Nyan Thu Htet TP084945
Malaysia is currently experiencing moderate inflation with headline inflation projected to
average between 2% and 3% in 2021. Core inflation remains subdued, reflecting spare capacity
in the economy and slack in the labor market. This indicates that demand-pull inflation is not a
significant concern at present. BNM Governor Nor Shamsiah has also emphasized that the
country is not facing stagflation which means a situation where high inflation coincides with
stagnant economic growth and high unemployment.

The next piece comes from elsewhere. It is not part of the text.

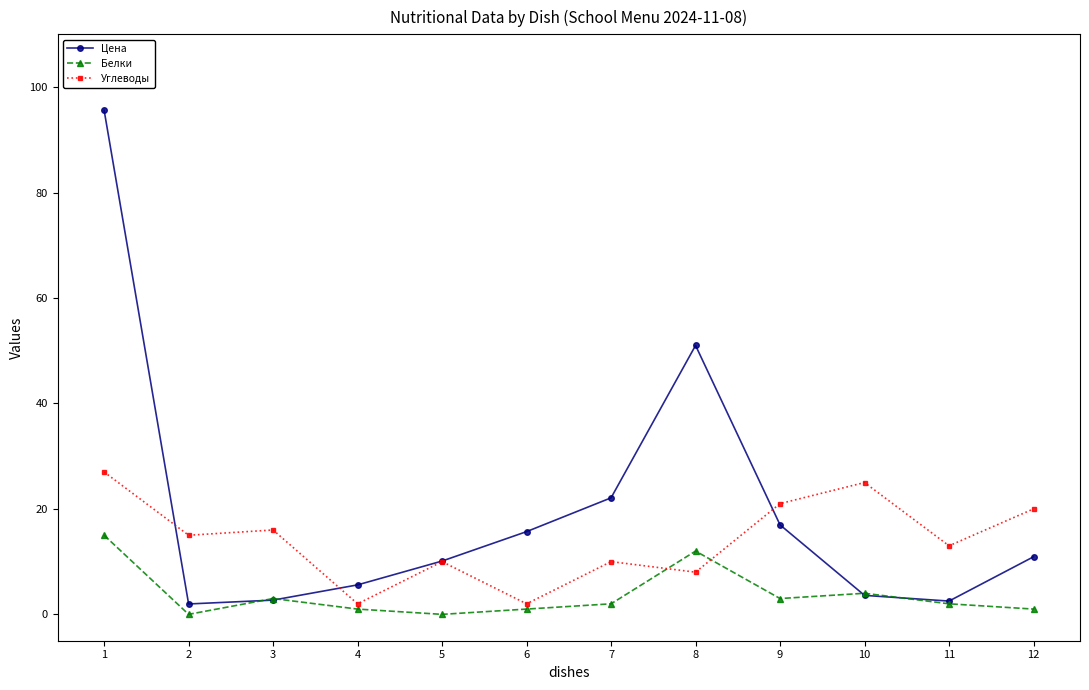

Which series changed the most between 1 and 12?

Цена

Inflation can have varying effects on a country’s economy, depending on its nature, level,
and duration. On the positive side, moderate inflation can stimulate economic activity. It
encourages spending and investment, as consumers and businesses are less likely to hoard cash
in anticipation of rising prices. Additionally, inflation reduces the real burden of debt, which can
benefit borrowers, including governments, as the real cost of repaying loans decreases over time.
However, inflation can also have negative consequences if not managed effectively.

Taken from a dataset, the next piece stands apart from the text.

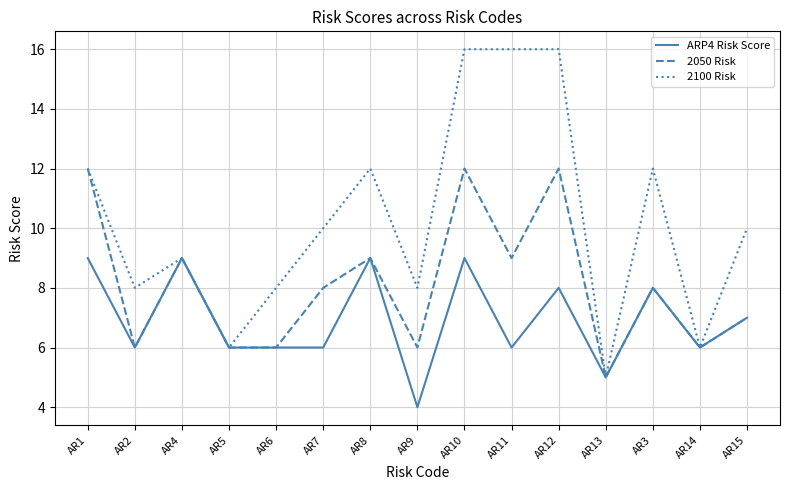

Rank the series by their average value, from highest to lowest.

2100 Risk, 2050 Risk, ARP4 Risk Score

Rising prices reduce the purchasing power of money, which can particularly impact individuals
on fixed incomes. Persistent inflation creates uncertainty for businesses, making it difficult to
plan for future costs and pricing, which may discourage long-term investments. Furthermore,
inflation erodes the real value of savings unless interest rates rise proportionately, potentially
discouraging saving behavior. There is also a risk of a wage-price spiral, where increasing prices
lead to demands for higher wages, which in turn further push up production costs, perpetuating
inflationary pressures.
Inflation also affects broader economic indicators such as exports and interest rates. If
inflation in Malaysia outpaces that of its trading partners, the cost of Malaysian goods could rise,
reducing their competitiveness in international markets and potentially worsening the trade
balance. To combat rising inflation, BNM may raise interest rates, which increases borrowing
costs and can slow down economic activity.
In Malaysia’s case, the current inflation level is not expected to significantly harm the
economy. BNM and government have implemented supportive measures to maintain economic
stability while ensuring inflation remains within manageable levels. This balanced approach is
critical to sustaining recovery and fostering long-term growth.